Let's see
Firmata implements a protocol. A protocol is an agreed upon method of exchanging data. If the sender and the receiver agree that <R,D,4> means that the packet starts with < and ends with >, that R means read, that D means digital, and the the value is the pin number to read, then reading the serial data is trivial. I've posted code to read start- and end-of-packet delimited code many times.
Parsing the serial data is trivial, too, since there is a consistent delimiter between tokens. I've posted code many times that illustrates how to use strtok() to parse data.
A simple if statement comparing the first token (the what to do command) to R is trivial.
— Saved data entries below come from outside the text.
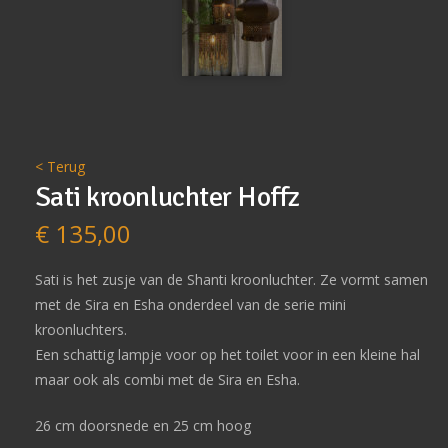
< Terug
Sati kroonluchter Hoffz
€
135,00
Sati is het zusje van de Shanti kroonluchter. Ze vormt samen
met de Sira en Esha onderdeel van de serie mini
kroonluchters.
Een schattig lampje voor op het toilet voor in een kleine hal
maar ook als combi met de Sira en Esha.
26 cm doorsnede en 25 cm hoog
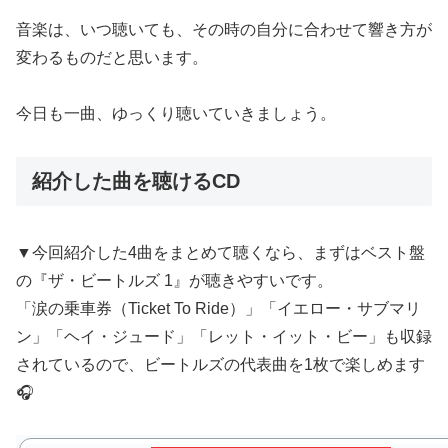
音楽は、いつ聴いても、その時の自分に合わせて響き方が
変わるものだと思います。
今日も一曲、ゆっくり聴いていきましょう。
紹介した曲を聴けるCD
▼今回紹介した4曲をまとめて聴くなら、まずはベスト盤
の『ザ・ビートルズ 1』が聴きやすいです。
「涙の乗車券（Ticket To Ride）」「イエロー・サブマリ
ン」「ヘイ・ジュード」「レット・イット・ビー」も収録
されているので、ビートルズの代表曲を1枚で楽しめます
🎧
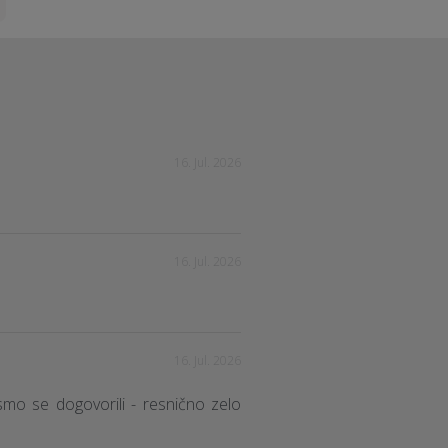
16. Jul. 2026
16. Jul. 2026
16. Jul. 2026
 smo se dogovorili - resnično zelo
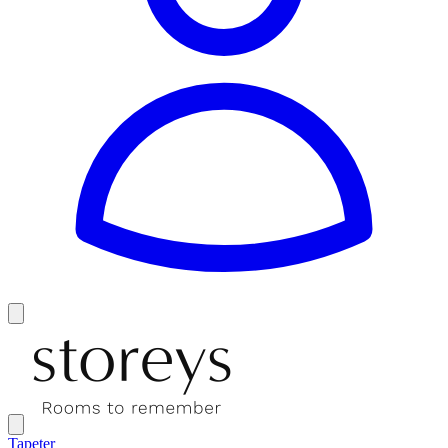
Tapeter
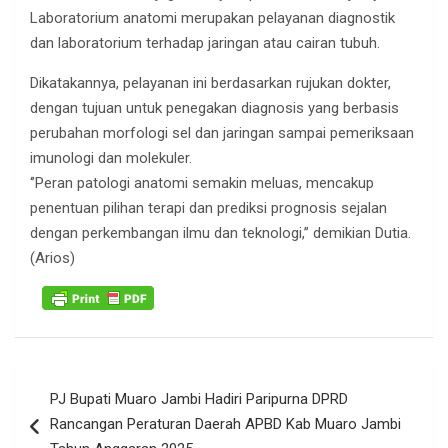
Laboratorium anatomi merupakan pelayanan diagnostik
dan laboratorium terhadap jaringan atau cairan tubuh.
Dikatakannya, pelayanan ini berdasarkan rujukan dokter,
dengan tujuan untuk penegakan diagnosis yang berbasis
perubahan morfologi sel dan jaringan sampai pemeriksaan
imunologi dan molekuler.
‘’Peran patologi anatomi semakin meluas, mencakup
penentuan pilihan terapi dan prediksi prognosis sejalan
dengan perkembangan ilmu dan teknologi,’’ demikian Dutia.
(Arios)
Navigasi
PJ Bupati Muaro Jambi Hadiri Paripurna DPRD
pos
Rancangan Peraturan Daerah APBD Kab Muaro Jambi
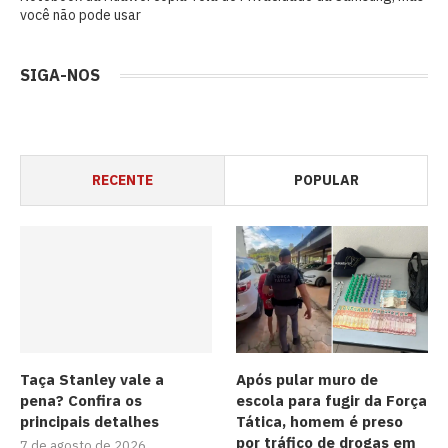
você não pode usar
SIGA-NOS
RECENTE
POPULAR
Taça Stanley vale a
Após pular muro de
pena? Confira os
escola para fugir da Força
principais detalhes
Tática, homem é preso
por tráfico de drogas em
7 de agosto de 2026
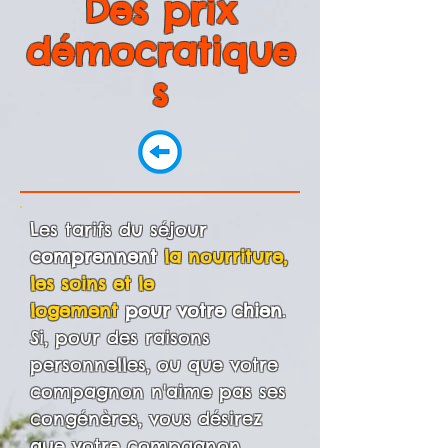
Des prix
démocratique
s
Les tarifs du séjour
comprennent
la nourriture,
les soins et le
logement
pour votre chien
.
Si, pour des raisons
personnelles, ou que votre
compagnon n'aime pas ses
congénères, vous désirez
que votre compagnon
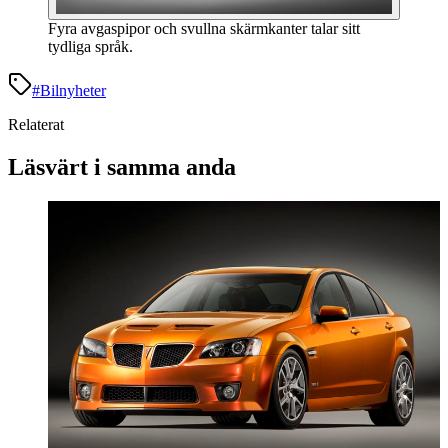
Fyra avgaspipor och svullna skärmkanter talar sitt
tydliga språk.
#
Bilnyheter
Relaterat
Läsvärt i samma anda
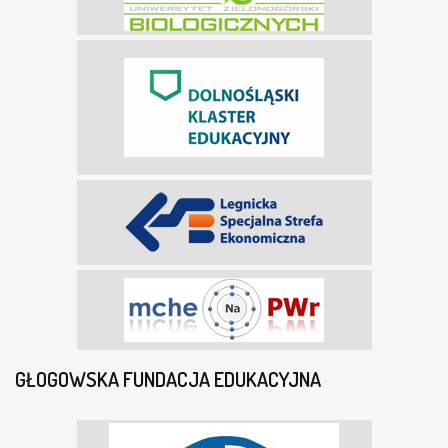
GŁOGOWSKA FUNDACJA EDUKACYJNA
If the command is not R, then an else if to deal with S (set) is trivial.
The pin type and value need to be parsed, if the command is R, or the pin number and value need to be parsed, if the command is S. Trivial.
Having the pin type defines whether to call analogRead() or digitalRead(), if the command is R. The pin number to read is known. The return type is int, in both cases, so returning a value is the same in both cases.
If the command is S, the pin number (and a knowledge of the board) defines whether to call digitalWrite() or analogWrite(). Removing the knowledge of the board from the equation would be simple. Add another command, A, for analogWrite() and leave S strictly for digitalWrite(). Neither analogWrite() or digitalWrite() return a value, so there is nothing to return to the caller.
Actually putting this together in code is trivial.
One could decide that S for set is not a good idea, because S should be for servo. OK. So change S for set to W for write, and make S stand for servo.
So, now we have a 4 commands - R (read), W (write digital), A (write analog), and S (servo N to position P). Each is followed by two arguments - pin type and pin number or pin number and value. As illustrated, implementation is pretty easy.
What else would you want a PC application to be able to make the Arduino do?
Actually doing the implementation of the Arduino code could be done, and tested, in 30 minutes.
A drink and a nap, and then we'll tackle the PC side. That won't take but about 10 minutes.